By returning to a policy of full employment and tying it explicitly to decarbonization efforts, Labor could make it self-evident that climate action tangibly and materially benefits working-class people right now.
To Take Real Action on Climate Change, Australia Must Rebuild Its Public Sector | Jacobin

In 2011, Australian Labor PM Julia Gillard’s Clean Energy Act tried to use market mechanisms to take climate action. Its failure underscores the fact that only public investment in climate action will do.

In June 2011, the minority Labor government led by Julia Gillard introduced world-leading climate policy. Known as the Clean Energy Act, by 2014 the policy was dead thanks to Labor’s 2013 loss to the Liberal Party’s Tony Abbott. It was the beginning of a long nine years in opposition for the Australian Labor Party (ALP), during which Australia’s emissions increased as climate disasters become more frequent and severe.

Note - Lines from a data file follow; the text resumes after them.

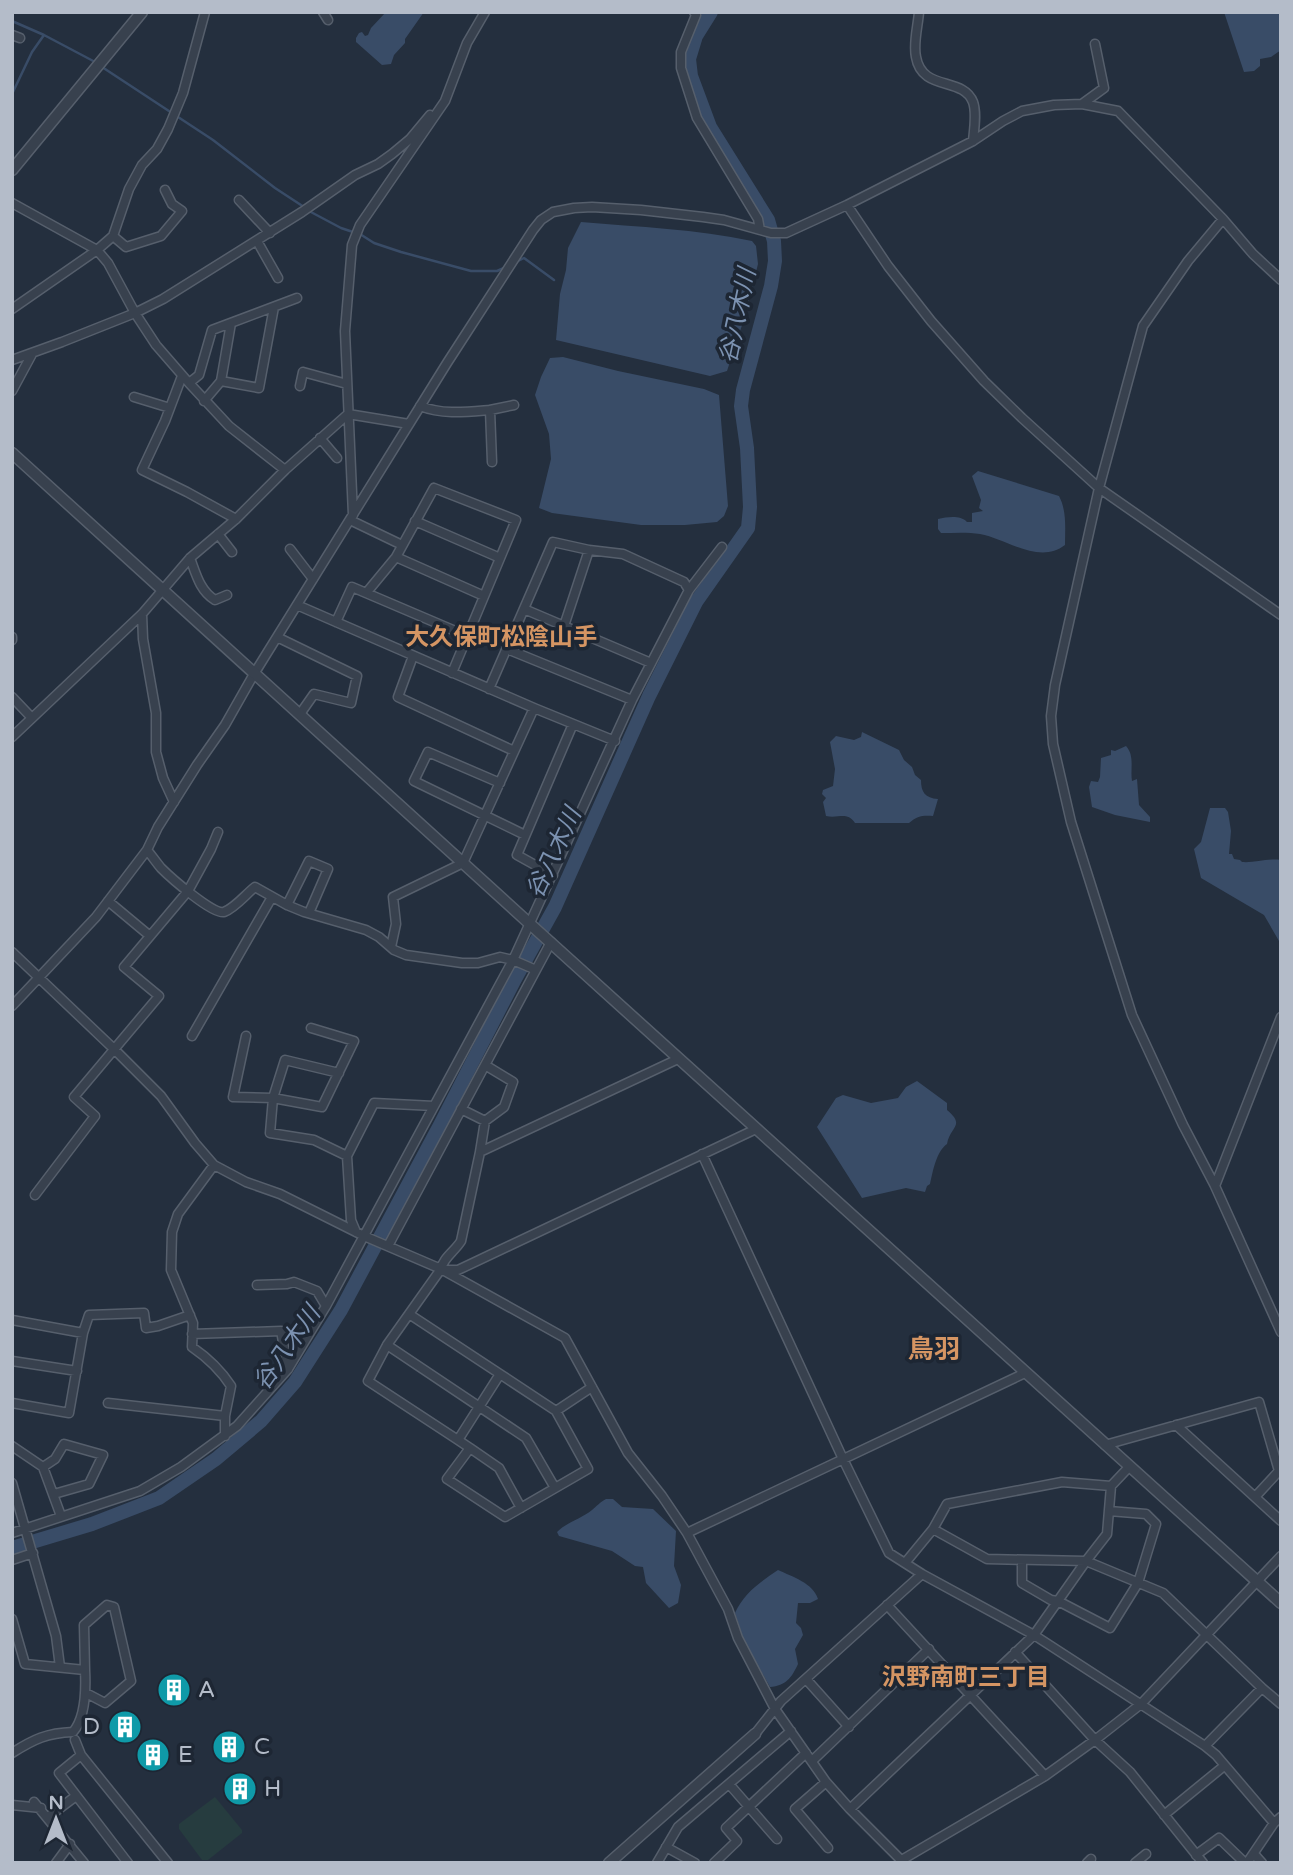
<svg xmlns="http://www.w3.org/2000/svg" width="1293" height="1875" viewBox="0 0 1293 1875" font-family="'Varela Round','Noto Sans JP',sans-serif">
<style>
.green{fill:#263c3f}
.water{fill:#394c67}
.lines{fill:none;stroke-linecap:round;stroke-linejoin:round}
.stream{stroke:#394c67;stroke-width:2.5}
.river{stroke:#394c67;stroke-width:14}
.minor-casing{stroke:#565f6c;stroke-width:11}
.tertiary-casing{stroke:#565f6c;stroke-width:13}
.minor{stroke:#38414e;stroke-width:8}
.tertiary{stroke:#38414e;stroke-width:10}
.labels{text-anchor:middle;dominant-baseline:central;stroke-width:7;stroke-linejoin:round;paint-order:stroke}
.poi-label{font-size:23px;fill:#b4bcc9;stroke:#1d2633;text-anchor:start}
.water-label{font-size:24px;font-style:italic;fill:#7c92b1;stroke:#1d2633}
.neighbourhood-label{font-size:24px;font-weight:bold;fill:#d59563;stroke:#1d2633}
.quarter-label{font-size:26px;font-weight:bold;fill:#d59563;stroke:#1d2633}
</style>
<rect width="100%" height="100%" fill="#242f3e"/>
<!-- green -->
<path class="green" d="M215 1797 242 1830V1833L208 1860H202L179 1829V1824Z"/>
<!-- water -->
<path class="water" d="M386 12H424L405 39V43L394 55 391 64 382 65 356 42V38L359 33 362 32 365 36 368 35 371 28Z
M1224 12H1281V50L1271 57 1260 59V66L1254 71 1244 72Z
M581 222C639 227 696 229 752 241L756 246 758 264 745 316 727 371 710 376 556 340 560 294 566 270 568 248Z
M563 357 618 371 704 389 719 395 728 506 724 516 717 522 685 525H641L552 513 539 508 551 459 549 434 535 395 541 377 550 358Z
M978 471 1059 496C1067 511 1065 529 1065 545 1039 565 1007 539 980 534 968 532 954 533 941 533L938 529V519C948 517 960 515 967 522H972V513L983 511 979 508 981 500 972 476Z
M862 732 899 750 904 760 912 767 915 775 921 780C921 792 925 798 938 799L933 816C923 815 917 816 909 823H855C847 811 838 819 826 816L823 802 826 798 822 794 823 790 833 786 835 769 830 742 836 736 854 740 861 737Z
M1126 746C1135 756 1130 769 1132 781L1137 779 1139 805 1150 817V822L1115 815 1092 807 1089 787 1091 781 1098 782 1100 777 1101 758 1111 755V750L1115 751Z
M1210 808H1225L1228 812 1231 831 1229 854H1232L1234 859 1240 860 1242 862C1255 863 1267 858 1281 860V950L1279 941 1264 915 1201 878 1194 849 1201 842Z
M917 1081 947 1103V1110C966 1126 950 1126 947 1144 936 1152 933 1171 930 1184L927 1186 925 1192 906 1188 862 1198 817 1127 836 1098 843 1095 871 1103 898 1098 906 1087Z
M606 1499H613L622 1507 653 1509 676 1531 674 1566 681 1585 678 1603 669 1608 646 1583 643 1567 635 1566 612 1551 559 1536 557 1532C567 1522 581 1519 592 1510 597 1506 600 1502 606 1499Z
M778 1570C793 1577 813 1583 818 1599L810 1603H798L796 1623 801 1628 803 1635 795 1649 798 1664C792 1677 786 1686 770 1687L744 1641 735 1613C744 1593 760 1582 778 1570Z"/>
<g class="lines">
<!-- stream -->
<path class="stream" d="M12 21 44 35 97 63
M102 67 213 140 275 188 304 207
M12 94 32 52 44 35
M309 211 341 228 353 232
M360 234 374 243 401 252 471 271H497L506 267
M516 262 524 258 554 280"/>
<!-- river -->
<path class="river" d="M12 1548 92 1524 159 1498 216 1459 261 1421 295 1382 341 1310 440 1125 515 979 555 907 649 696 696 602 748 528 750 507 747 448 741 406 743 390 771 286 775 261 774 241 768 220 710 127 691 76 689 59 696 36 711 12"/>
<defs>
<path id="minor" d="M323 12 328 20
M694 12 696 15 681 52V68L697 118 758 219 760 230
M919 12C918 26 913 43 916 57 922 92 963 76 973 102 977 113 974 130 973 141
M12 35 20 38
M1082 104 1104 88 1095 44
M239 200 270 233
M12 203 97 250 108 263 135 313 156 345 189 383 229 426 285 470
M847 205 888 266 931 321 984 381 1022 418 1099 488 1281 615
M1223 219 1188 261 1143 326 1099 488 1055 685 1051 716 1053 744 1071 822 1132 1015 1183 1125 1215 1186 1281 1332
M113 236 126 247 161 236 182 211 172 204 165 190
M257 241 278 278
M12 309 97 250 113 236 129 189 142 165 157 149 168 129 183 93 205 12
M231 323 221 381 259 388 274 307
M12 360 62 342 135 313 163 299 302 212 355 175 378 164 392 154 410 139 430 115
M182 376 165 421 142 470 187 492 236 519
M189 383 199 375 212 330 297 298
M300 386 303 372 347 384
M12 391 32 354
M134 397 170 408
M204 401 221 381
M420 406C443 415 466 412 490 410L492 462
M490 410 514 405
M348 414 409 424
M320 438 337 458
M353 515 345 331 352 245 360 225 445 101 467 43 485 12
M350 520 402 545
M415 521 500 558
M218 534 232 552
M290 549 313 579
M396 557 484 596
M190 558C196 574 200 591 215 600L227 595
M367 592 396 557 434 488 516 520 452 673
M297 605 534 708 615 741
M524 609 651 663
M142 614 143 639 156 713V752L163 778 174 802
M336 622 352 587 467 636
M564 626 589 550
M12 637V640
M277 637 357 676 351 703 314 694 300 714
M507 649 632 700
M413 656 398 697 514 751
M489 689 553 542 589 550 623 554 684 582 689 590
M12 697 32 718
M12 737 142 614 190 558 236 519 285 470 348 414
M500 783 428 752 414 781 525 835
M147 850C152 856 156 862 161 868 170 877 213 915 224 912 235 908 246 894 255 887L287 905 304 912 366 930 379 937 394 950 406 955 462 963H478L500 957 513 960 536 970
M553 875 517 855 573 724
M108 901 150 936
M287 905 309 861 328 869 309 913
M391 947 396 924 393 897 463 863 534 708
M12 952 115 1050 161 1096 195 1143 214 1165 246 1182 280 1194 364 1236 441 1269 565 1338 628 1453 662 1496 687 1533 728 1609 738 1638 775 1709 826 1782 850 1809 904 1863
M12 1006 96 917 147 850 158 827 197 765 225 725 254 674 447 363 533 230 541 220 553 212 574 208 592 207 641 210 703 217 724 220 771 233H786L847 205 973 141 1003 121 1022 111 1054 105 1082 104 1118 111 1223 219 1253 254 1281 280
M192 1036 272 897
M246 1036 233 1097 273 1098 322 1107 354 1041 311 1028
M339 1073 285 1060 273 1098 270 1133 314 1140 347 1156
M461 1109 485 1121
M480 1152 485 1121 504 1107 513 1082 485 1065
M702 1154 843 1459 889 1553 922 1574 1034 1635 1205 1746 1216 1755 1274 1823
M214 1165 178 1214 172 1232 171 1270 193 1323 192 1347C208 1358 220 1369 231 1386L225 1416V1436
M1215 1186 1281 1017
M35 1195 95 1116 74 1097 159 996 124 967 188 891 211 849 218 832
M356 1232 351 1220 347 1156 374 1103 434 1106
M388 1246 551 942
M444 1270H458L756 1129
M257 1285 287 1284 294 1282 317 1291 326 1306
M409 1314 500 1374
M12 1320 83 1333 89 1315 144 1313 146 1328 158 1326 190 1315
M192 1334 281 1331 288 1369
M387 1345 526 1438 555 1488
M12 1361 77 1371
M12 1403 69 1413 83 1333
M108 1403 225 1416
M556 1411 500 1374 458 1440 470 1448 447 1479 505 1517 588 1469 556 1411 592 1387
M1176 1425 1281 1521
M458 1440 368 1381 387 1345 441 1269C443 1258 455 1251 461 1241L480 1152 678 1059
M1105 1445 1259 1402 1279 1471 1255 1497
M12 1446 43 1467 61 1516
M470 1448 499 1468 521 1508
M43 1467 55 1459 64 1444 103 1455 89 1484 54 1494
M12 1483 56 1636 60 1667
M933 1529 987 1559 1086 1561 1107 1534 1111 1486 1129 1467
M12 1533 140 1491 181 1467 237 1426 288 1369 326 1306 513 960 632 700 689 590 722 547
M687 1533 1025 1373
M12 1560 33 1553
M1022 1560V1583L1051 1600 1058 1601 1110 1628 1138 1583 1156 1524 1146 1514 1109 1511
M905 1563 933 1529 947 1504 1062 1482 1111 1486
M887 1605 1045 1776
M12 1619 25 1664 85 1670C86 1689 86 1717 73 1732 47 1733 34 1739 12 1753
M1015 1652 1095 1740 1130 1772 1203 1863
M85 1670 84 1625 107 1605 114 1607 131 1681 105 1703 86 1693
M806 1679 849 1727
M755 1734 781 1701 922 1574
M75 1740 81 1755 168 1863
M1205 1746 1262 1688
M81 1755 59 1773 128 1863
M812 1761 929 1649
M826 1782 795 1809 828 1848
M729 1784 777 1839
M34 1802 84 1863
M12 1805 41 1808
M850 1809 1034 1635 1086 1561 1163 1593 1262 1688 1281 1704
M1164 1815 1224 1766
M48 1817 76 1796
M666 1847 695 1863
M1254 1854 1262 1863
M1196 1855 1219 1838 1245 1863
M900 1861 1045 1776 1095 1740 1141 1704 1281 1556
M56 1863 70 1844
M657 1863 678 1827 791 1731
M714 1863 737 1841 726 1828 806 1753
M1087 1863 1091 1859
M1135 1863 1146 1854
M1247 1863 1274 1823 1281 1817"/>
<path id="tertiary" d="M12 170 142 12
M12 453 530 924 1281 1603
M609 1863 755 1734"/>
</defs>
<!-- minor casing -->
<use href="#minor" class="minor-casing"/>
<!-- tertiary casing -->
<use href="#tertiary" class="tertiary-casing"/>
<!-- minor -->
<use href="#minor" class="minor"/>
<!-- tertiary -->
<use href="#tertiary" class="tertiary"/>
</g>
<!-- icons -->
<defs>
<symbol id="building-disc" viewBox="-11 -11 22 22"><circle r="9.5" fill="#0f9aa8" stroke="#1d2633"/><path d="M-4-6H4V6H1V3H-1V6H-4ZM-2.5-4.3h1.7v1.8h-1.7ZM.8-4.3h1.7v1.8H.8ZM-2.5-1h1.7V.8h-1.7ZM.8-1h1.7V.8H.8Z" fill="#fff"/></symbol>
</defs>
<g fill-rule="evenodd">
<use href="#building-disc" x="155" y="1671" width="38" height="38"/>
<use href="#building-disc" x="106" y="1708" width="38" height="38"/>
<use href="#building-disc" x="210" y="1728" width="38" height="38"/>
<use href="#building-disc" x="134" y="1736" width="38" height="38"/>
<use href="#building-disc" x="221" y="1770" width="38" height="38"/>
</g>
<g class="labels">
<!-- poi labels -->
<g class="poi-label">
<text x="198" y="1690">A</text>
<text x="100" y="1727" text-anchor="end">D</text>
<text x="254" y="1747">C</text>
<text x="178" y="1755">E</text>
<text x="264" y="1789">H</text>
</g>
<!-- water labels -->
<g class="water-label">
<text transform="translate(738 316) rotate(-78)">谷八木川</text>
<text transform="translate(554 853) rotate(-65)">谷八木川</text>
<text transform="translate(287 1348) rotate(-55)">谷八木川</text>
</g>
<!-- neighbourhood labels -->
<g class="neighbourhood-label">
<text x="501" y="637">大久保町松陰山手</text>
<text x="966" y="1677">沢野南町三丁目</text>
</g>
<!-- quarter labels -->
<g class="quarter-label">
<text x="934" y="1349">鳥羽</text>
</g>
</g>
<!-- border -->
<rect width="1293" height="1875" fill="none" stroke="#b4bcc9" stroke-width="28"/>
<!-- north arrow -->
<g transform="translate(56 1819)" stroke="#1d2633" stroke-width="5" paint-order="stroke">
<path d="M0-5L12 26L0 18L-12 26Z" fill="#b4bcc9"/>
<text y="-10" font-size="19" font-weight="bold" text-anchor="middle" fill="#b4bcc9">N</text>
</g>
</svg>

The results of the 2022 federal election in part reflect the increased importance and urgency of taking real action on climate change. Although Anthony Albanese’s Labor government has a slim majority in the lower house, the wave of support for “teal,” pro-climate independents as well as the Greens signals an electorate hungry for climate reform. Having increased their senate representation from nine to twelve, the Greens hold the balance of power in the upper house.

Despite this, moments after Albanese was sworn in as PM, his climate minister, Chris Bowen, dismissed Greens’ demands to increase the pace of decarbonizing the economy. It’s not just that Labor’s policy is unequal to the challenge facing the planet. In the context of an ongoing health crisis, rising costs of living, and increasing insecurity in jobs and housing, Labor’s refusal to back serious climate action will make the party vulnerable to the same kind of right-wing attacks that brought down the Clean Energy Act in the early 2010s.